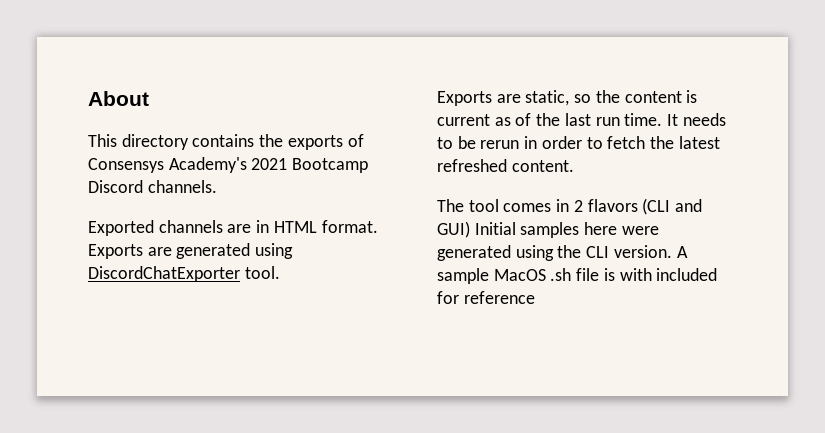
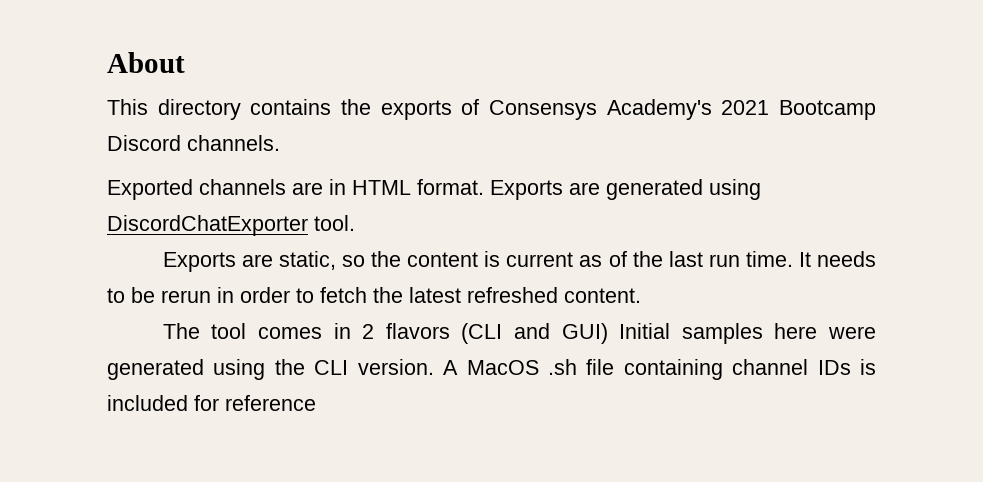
[437,268,489,284] sample -> (459, 367) none
[603,268,652,281] is with -> [623,359,876,380] containing channel IDs is

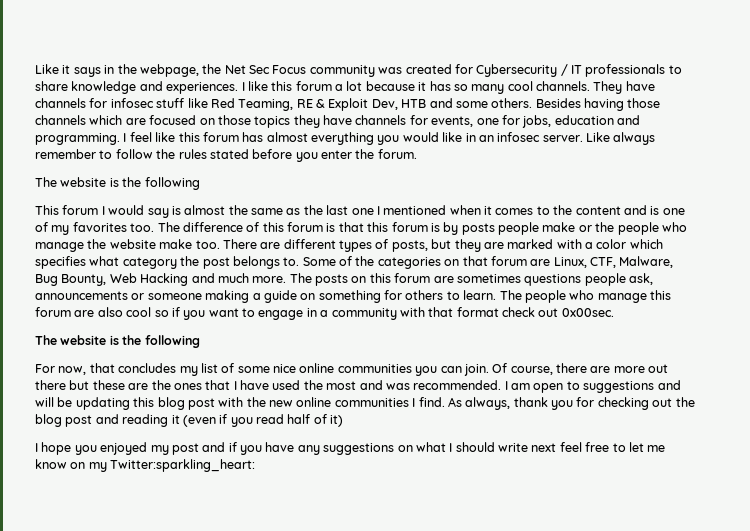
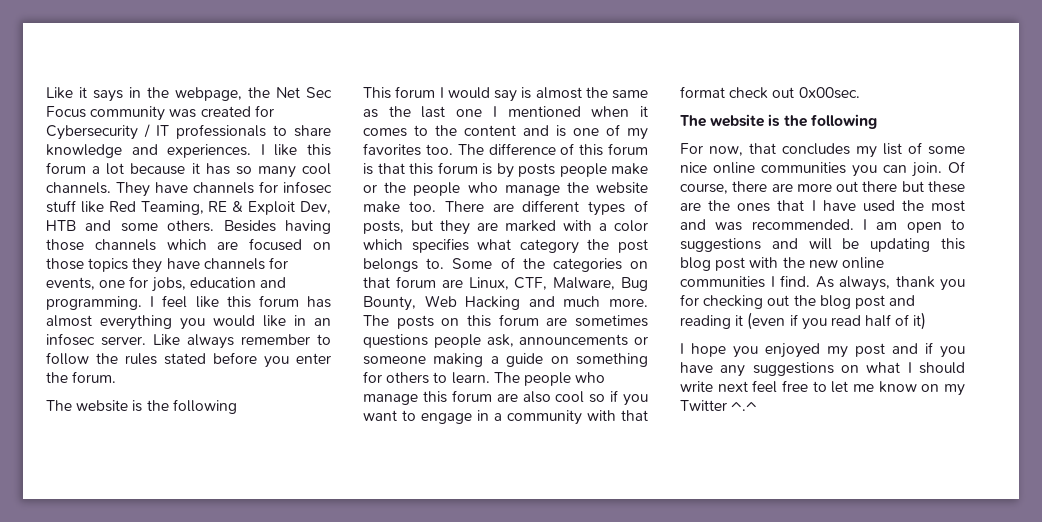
[110,459,256,472] Twitter:sparkling_heart: -> [680,400,758,411] Twitter ^.^

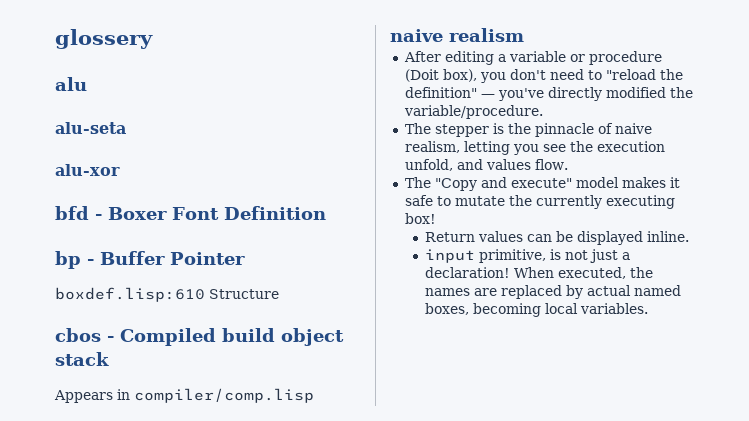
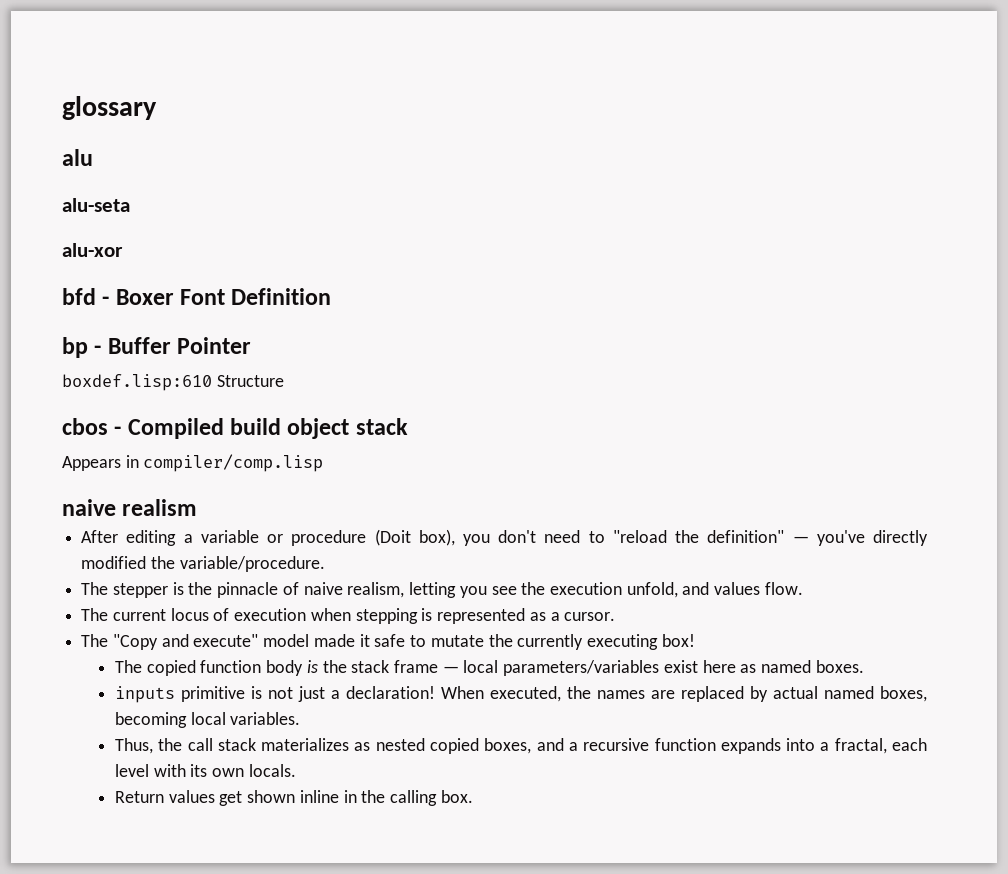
[55,29,153,49] glossery -> [62,96,157,120] glossary
(568, 164) none -> [81,608,616,624] // The current locus of execution when stepping is represented as a cursor.
[621,177,666,188] makes -> [313,634,355,647] made
[424,231,689,245] [424,249,546,263] Return values can be displayed inline. // input primitive, -> [114,660,864,676] [114,686,245,703] The copied function body is the stack frame — local parameters/variables exist here as named boxes. // inputs primitive
(648, 308) none -> [114,738,927,754] [114,764,296,777] [114,790,473,806] // Thus, the call stack materializes as nested copied boxes, and a recursive function expands into a fractal, each level with its own locals. // Return values get shown inline in the calling box.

# What the task asks
Type out all the records verbatim, minus images.

# Answer to this task
[437,268,489,284] sample -> (459, 367) none
[603,268,652,281] is with -> [623,359,876,380] containing channel IDs is

[110,459,256,472] Twitter:sparkling_heart: -> [680,400,758,411] Twitter ^.^

[55,29,153,49] glossery -> [62,96,157,120] glossary
(568, 164) none -> [81,608,616,624] // The current locus of execution when stepping is represented as a cursor.
[621,177,666,188] makes -> [313,634,355,647] made
[424,231,689,245] [424,249,546,263] Return values can be displayed inline. // input primitive, -> [114,660,864,676] [114,686,245,703] The copied function body is the stack frame — local parameters/variables exist here as named boxes. // inputs primitive
(648, 308) none -> [114,738,927,754] [114,764,296,777] [114,790,473,806] // Thus, the call stack materializes as nested copied boxes, and a recursive function expands into a fractal, each level with its own locals. // Return values get shown inline in the calling box.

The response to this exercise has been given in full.